[EXERCISE OBJECTIVE]
Restate verbatim the span of lines below between the line with "Document page, 1500x1125 pixels." and the line with "Identify the document", including those two lines, and only that span.

[INPUT]
* * *

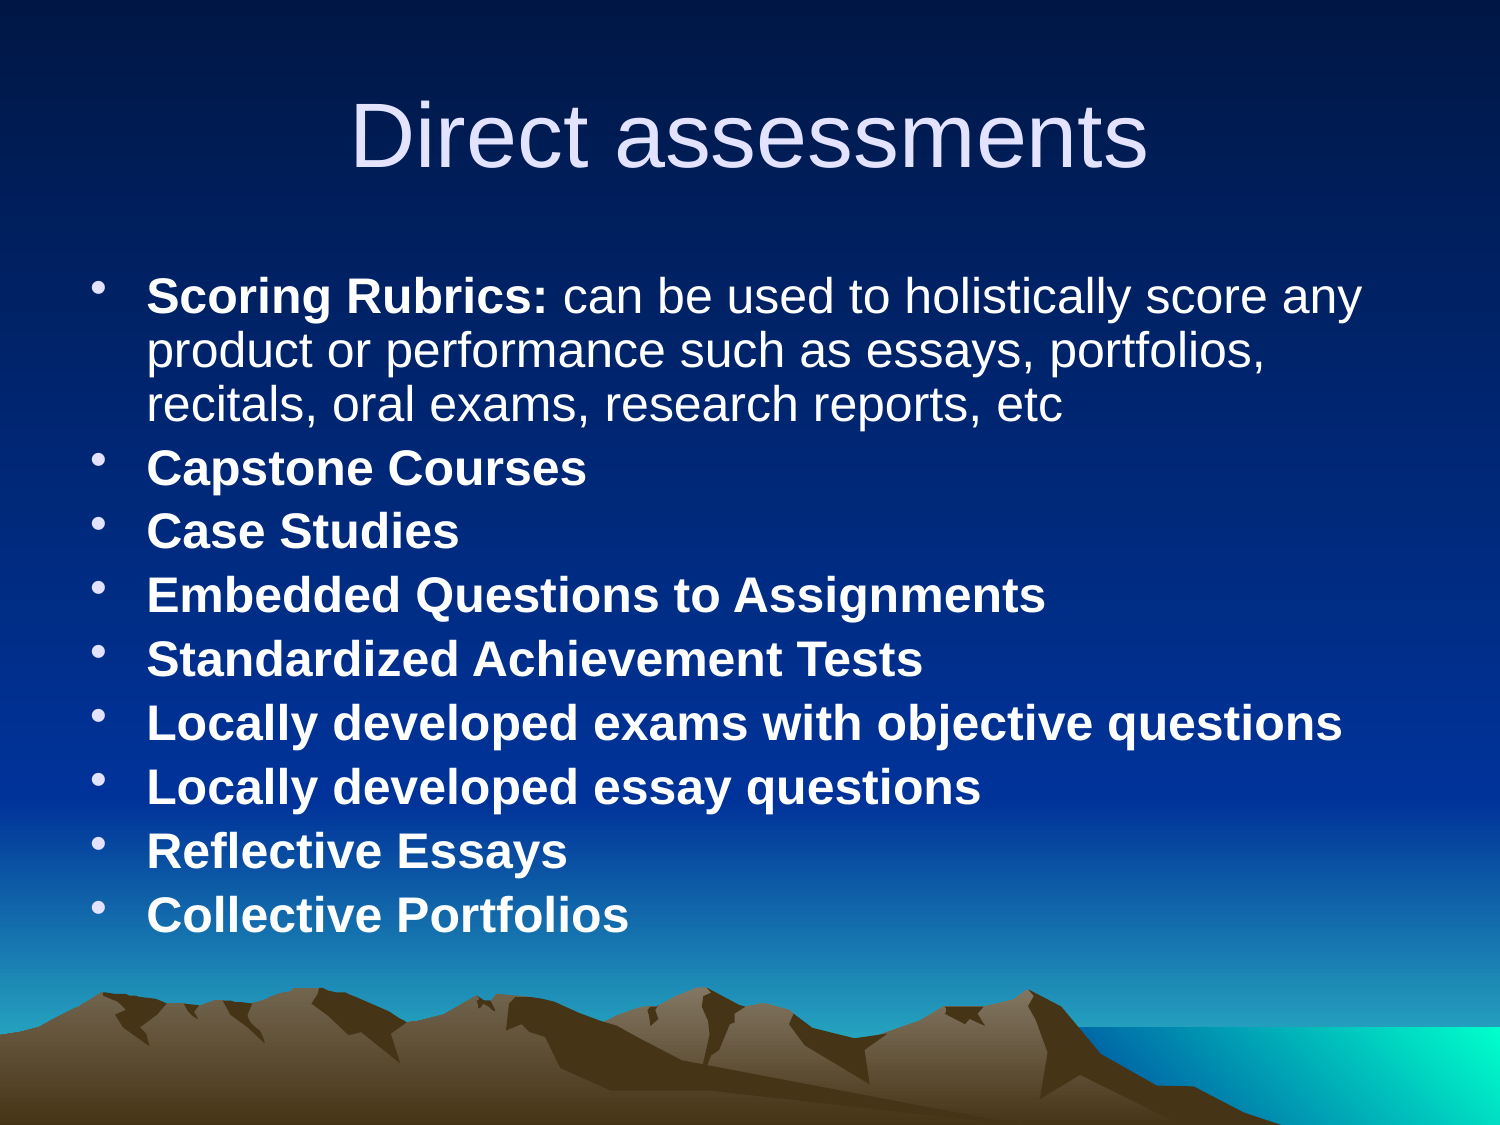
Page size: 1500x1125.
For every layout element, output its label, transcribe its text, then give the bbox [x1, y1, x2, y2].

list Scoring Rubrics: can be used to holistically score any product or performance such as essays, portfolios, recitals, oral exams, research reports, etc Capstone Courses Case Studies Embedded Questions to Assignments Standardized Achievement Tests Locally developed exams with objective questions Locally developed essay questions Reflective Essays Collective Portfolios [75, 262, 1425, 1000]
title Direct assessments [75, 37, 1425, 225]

* * *

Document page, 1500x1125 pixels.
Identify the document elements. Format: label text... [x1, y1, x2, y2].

* * *

[THE COMPLETED TASK]
Document page, 1500x1125 pixels.
Identify the document elements. Format: label text... [x1, y1, x2, y2].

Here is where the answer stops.